> _Work required_
Please repeat, from the entries that follow, the lines from the one containing "Table 7. Results of the PSM analysis" through the one containing "Figure 4. Transmission" exactly, adding nothing.

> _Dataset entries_
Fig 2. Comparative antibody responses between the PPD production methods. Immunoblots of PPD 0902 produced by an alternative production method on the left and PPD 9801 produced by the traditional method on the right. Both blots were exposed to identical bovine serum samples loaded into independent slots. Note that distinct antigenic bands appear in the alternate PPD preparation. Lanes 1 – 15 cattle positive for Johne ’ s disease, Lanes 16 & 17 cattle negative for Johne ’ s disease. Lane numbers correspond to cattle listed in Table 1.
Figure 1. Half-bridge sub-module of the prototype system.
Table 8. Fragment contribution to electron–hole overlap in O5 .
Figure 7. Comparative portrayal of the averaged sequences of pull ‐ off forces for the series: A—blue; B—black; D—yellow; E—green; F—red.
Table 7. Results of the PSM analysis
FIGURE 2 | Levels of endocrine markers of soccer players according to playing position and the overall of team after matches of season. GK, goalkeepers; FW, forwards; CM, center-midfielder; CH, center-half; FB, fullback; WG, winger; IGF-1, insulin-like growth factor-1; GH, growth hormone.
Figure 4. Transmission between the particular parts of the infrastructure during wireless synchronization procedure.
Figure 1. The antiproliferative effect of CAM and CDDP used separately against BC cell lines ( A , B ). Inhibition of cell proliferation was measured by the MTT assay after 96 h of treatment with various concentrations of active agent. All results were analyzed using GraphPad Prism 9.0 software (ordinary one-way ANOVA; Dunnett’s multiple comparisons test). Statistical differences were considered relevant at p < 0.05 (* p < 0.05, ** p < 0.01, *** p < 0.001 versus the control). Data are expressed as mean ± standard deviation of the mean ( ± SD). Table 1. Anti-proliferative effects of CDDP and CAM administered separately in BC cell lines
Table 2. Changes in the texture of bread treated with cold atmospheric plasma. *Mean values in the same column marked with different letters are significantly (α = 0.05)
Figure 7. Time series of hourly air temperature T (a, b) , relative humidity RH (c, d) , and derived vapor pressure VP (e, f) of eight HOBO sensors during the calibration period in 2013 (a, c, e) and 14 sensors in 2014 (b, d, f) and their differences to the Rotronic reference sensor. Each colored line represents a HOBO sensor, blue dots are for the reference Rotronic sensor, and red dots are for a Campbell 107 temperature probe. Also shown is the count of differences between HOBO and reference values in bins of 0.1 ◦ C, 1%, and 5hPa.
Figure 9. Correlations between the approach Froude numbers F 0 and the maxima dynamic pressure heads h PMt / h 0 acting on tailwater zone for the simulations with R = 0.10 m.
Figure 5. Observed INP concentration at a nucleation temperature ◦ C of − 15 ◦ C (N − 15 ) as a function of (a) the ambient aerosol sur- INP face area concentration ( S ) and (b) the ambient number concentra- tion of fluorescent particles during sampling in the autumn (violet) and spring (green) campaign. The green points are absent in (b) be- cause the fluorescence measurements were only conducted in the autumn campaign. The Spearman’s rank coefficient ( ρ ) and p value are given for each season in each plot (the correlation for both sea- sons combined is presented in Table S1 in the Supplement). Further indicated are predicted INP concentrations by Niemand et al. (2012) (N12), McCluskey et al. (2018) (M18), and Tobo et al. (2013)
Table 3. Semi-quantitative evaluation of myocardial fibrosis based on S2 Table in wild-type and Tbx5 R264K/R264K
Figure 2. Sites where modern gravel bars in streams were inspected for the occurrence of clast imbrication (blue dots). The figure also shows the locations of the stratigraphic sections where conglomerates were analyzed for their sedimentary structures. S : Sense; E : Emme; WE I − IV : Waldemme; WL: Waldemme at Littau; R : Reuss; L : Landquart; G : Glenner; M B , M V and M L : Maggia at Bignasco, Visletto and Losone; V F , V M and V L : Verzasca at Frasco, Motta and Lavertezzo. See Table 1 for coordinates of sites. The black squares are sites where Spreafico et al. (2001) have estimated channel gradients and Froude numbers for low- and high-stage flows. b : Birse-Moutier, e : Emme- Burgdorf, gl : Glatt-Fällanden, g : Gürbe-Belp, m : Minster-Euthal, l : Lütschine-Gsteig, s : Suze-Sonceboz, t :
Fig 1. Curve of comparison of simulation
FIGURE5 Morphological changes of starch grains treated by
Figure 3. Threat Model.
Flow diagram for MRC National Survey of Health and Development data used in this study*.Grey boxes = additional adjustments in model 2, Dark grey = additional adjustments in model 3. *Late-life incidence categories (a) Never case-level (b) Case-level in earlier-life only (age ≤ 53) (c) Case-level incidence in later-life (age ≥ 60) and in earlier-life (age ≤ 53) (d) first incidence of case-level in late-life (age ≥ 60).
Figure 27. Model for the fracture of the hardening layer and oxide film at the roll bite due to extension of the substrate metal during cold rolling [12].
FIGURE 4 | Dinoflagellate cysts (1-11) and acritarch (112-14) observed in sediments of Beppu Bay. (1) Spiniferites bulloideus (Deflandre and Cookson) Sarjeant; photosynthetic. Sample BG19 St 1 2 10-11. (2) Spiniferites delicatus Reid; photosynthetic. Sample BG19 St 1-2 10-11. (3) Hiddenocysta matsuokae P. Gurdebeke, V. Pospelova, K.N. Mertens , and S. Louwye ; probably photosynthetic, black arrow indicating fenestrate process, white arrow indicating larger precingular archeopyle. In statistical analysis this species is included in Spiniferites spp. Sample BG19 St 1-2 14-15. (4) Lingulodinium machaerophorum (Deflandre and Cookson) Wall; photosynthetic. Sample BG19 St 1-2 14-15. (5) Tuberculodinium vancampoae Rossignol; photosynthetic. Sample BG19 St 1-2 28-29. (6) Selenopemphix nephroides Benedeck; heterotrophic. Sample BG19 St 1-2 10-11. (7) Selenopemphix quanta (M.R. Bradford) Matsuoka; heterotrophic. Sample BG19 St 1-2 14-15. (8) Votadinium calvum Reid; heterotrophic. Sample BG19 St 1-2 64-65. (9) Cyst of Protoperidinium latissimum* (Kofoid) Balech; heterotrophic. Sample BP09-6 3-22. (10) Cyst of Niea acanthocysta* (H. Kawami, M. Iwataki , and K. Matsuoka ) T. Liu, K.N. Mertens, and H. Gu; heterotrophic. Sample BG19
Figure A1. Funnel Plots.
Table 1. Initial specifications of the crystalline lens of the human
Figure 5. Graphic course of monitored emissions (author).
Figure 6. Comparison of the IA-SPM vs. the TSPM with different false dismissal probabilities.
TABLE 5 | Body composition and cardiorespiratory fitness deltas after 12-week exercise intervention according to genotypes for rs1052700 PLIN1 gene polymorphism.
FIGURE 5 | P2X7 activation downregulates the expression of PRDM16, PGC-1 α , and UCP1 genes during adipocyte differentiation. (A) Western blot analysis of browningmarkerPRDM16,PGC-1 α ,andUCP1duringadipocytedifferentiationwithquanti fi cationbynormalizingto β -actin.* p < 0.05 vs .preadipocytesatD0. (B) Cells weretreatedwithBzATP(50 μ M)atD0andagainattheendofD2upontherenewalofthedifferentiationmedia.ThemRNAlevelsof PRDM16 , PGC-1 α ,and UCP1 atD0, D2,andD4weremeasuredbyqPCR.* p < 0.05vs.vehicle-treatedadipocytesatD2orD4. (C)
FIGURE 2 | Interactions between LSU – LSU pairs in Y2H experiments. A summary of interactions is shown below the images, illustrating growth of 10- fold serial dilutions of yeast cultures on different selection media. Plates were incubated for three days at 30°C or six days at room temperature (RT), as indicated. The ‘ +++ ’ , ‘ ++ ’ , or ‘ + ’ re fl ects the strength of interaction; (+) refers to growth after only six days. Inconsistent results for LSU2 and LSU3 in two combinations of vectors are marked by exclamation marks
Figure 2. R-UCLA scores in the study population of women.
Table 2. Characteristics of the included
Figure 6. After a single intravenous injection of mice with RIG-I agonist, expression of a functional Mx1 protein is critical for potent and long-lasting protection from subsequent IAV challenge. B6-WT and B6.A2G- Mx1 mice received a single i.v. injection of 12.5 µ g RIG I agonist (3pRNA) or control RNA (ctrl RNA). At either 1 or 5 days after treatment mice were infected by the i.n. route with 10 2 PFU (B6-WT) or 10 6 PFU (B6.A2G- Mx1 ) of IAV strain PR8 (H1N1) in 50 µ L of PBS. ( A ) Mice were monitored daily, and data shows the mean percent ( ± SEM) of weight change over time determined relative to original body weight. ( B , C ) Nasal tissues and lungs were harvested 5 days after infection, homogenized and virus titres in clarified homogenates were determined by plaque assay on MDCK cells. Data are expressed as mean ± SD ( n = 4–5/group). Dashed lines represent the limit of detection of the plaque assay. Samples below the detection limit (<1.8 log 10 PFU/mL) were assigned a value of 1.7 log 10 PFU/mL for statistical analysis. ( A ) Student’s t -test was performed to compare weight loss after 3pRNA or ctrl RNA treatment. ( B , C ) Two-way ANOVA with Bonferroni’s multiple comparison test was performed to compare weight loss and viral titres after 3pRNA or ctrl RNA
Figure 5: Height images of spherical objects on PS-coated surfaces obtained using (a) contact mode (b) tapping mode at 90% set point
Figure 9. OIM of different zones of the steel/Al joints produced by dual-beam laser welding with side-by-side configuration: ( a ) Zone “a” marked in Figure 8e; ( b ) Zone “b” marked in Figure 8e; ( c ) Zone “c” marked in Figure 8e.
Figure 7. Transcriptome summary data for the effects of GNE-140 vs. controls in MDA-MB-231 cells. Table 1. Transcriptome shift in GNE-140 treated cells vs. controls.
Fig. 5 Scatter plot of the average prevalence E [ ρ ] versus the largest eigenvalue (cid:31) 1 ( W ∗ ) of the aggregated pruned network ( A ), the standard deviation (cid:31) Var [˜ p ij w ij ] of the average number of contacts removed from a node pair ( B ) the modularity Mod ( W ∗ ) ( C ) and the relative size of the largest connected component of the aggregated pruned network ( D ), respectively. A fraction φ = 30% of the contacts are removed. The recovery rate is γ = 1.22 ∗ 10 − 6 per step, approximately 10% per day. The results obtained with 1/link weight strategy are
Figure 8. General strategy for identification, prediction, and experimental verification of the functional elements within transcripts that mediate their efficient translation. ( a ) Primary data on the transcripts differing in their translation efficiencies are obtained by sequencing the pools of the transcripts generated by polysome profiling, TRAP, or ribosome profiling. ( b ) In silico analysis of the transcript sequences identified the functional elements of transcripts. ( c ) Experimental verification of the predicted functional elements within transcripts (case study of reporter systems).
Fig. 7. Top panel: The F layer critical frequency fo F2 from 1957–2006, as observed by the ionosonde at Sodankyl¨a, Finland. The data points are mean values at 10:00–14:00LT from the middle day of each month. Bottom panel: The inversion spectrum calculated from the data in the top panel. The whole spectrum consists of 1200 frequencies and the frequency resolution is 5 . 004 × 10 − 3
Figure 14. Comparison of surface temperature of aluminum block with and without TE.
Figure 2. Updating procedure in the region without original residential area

> _Response_
Table 7. Results of the PSM analysis
FIGURE 2 | Levels of endocrine markers of soccer players according to playing position and the overall of team after matches of season. GK, goalkeepers; FW, forwards; CM, center-midfielder; CH, center-half; FB, fullback; WG, winger; IGF-1, insulin-like growth factor-1; GH, growth hormone.
Figure 4. Transmission between the particular parts of the infrastructure during wireless synchronization procedure.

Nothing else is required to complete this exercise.